The 7.0 scheduler regression that wasn't

6 min read Original article ↗
We're bad at marketing

We can admit it, marketing is not our strong suit. Our strength is writing the kind of articles that developers, administrators, and free-software supporters depend on to know what is going on in the Linux world. Please subscribe today to help us keep doing that, and so we don’t have to get good at marketing.

One of the more significant changes in the 7.0 kernel release is to use the lazy-preemption mode by default in the CPU scheduler. The scheduler developers have wanted to reduce the number of preemption modes for years, and lazy preemption looks like a step toward that goal. But then there came this report from Salvatore Dipietro that lazy preemption caused a 50% performance regression on a PostgreSQL benchmark. Investigation showed that the situation is not actually so grave, but the episode highlights just how sensitive some workloads can be to configuration changes; there may be surprises in store for other users as well.

One of the key decisions a CPU scheduler must make is when to remove a running process from the CPU to allow another to run. Preempting processes quickly when there is higher-priority work to do can produce quicker response times and, thus, lower latency. Aggressive preemption comes with a cost, though, in terms of the overall throughput of the system. Rapid switching of tasks can lead to more scheduler overhead, worse cache utilization, and more lock contention. It is hard to find a solution that works for every workload, a fact that has made it hard to remove the variety of preemption modes from the scheduler.

The lazy-preemption mode was designed with an eye toward the needs of both latency-sensitive and throughput-driven workloads.

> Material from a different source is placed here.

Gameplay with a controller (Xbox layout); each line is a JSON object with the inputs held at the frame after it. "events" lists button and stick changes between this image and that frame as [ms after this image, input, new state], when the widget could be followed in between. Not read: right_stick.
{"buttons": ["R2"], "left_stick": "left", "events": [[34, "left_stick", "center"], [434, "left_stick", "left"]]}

Unlike the full-preemption or realtime modes, lazy preemption will normally allow a task to run for a while even after the need for preemption has been detected. That preemption will be deferred until the task exhausts its time slice, blocks for some other reason, or until the next scheduler tick occurs. That leads to a quicker preemption than would happen with the PREEMPT_NONE mode (which only preempts a process at the end of its time slice), but still allows the task to run for a while before the preemption occurs.

Dipietro reported that the PostgreSQL performance regression was caused by a large increase in lock contention. PostgreSQL uses user-space spinlocks for much of its concurrency control; one problem with such locks is that, if a lock holder is preempted before the lock can be released, other processes will spin on a lock that may remain held for a long time. An increase in the frequency of preemption could indeed cause this to happen; more preemptions mean more chances to sideline a process before it is able to release a contended lock.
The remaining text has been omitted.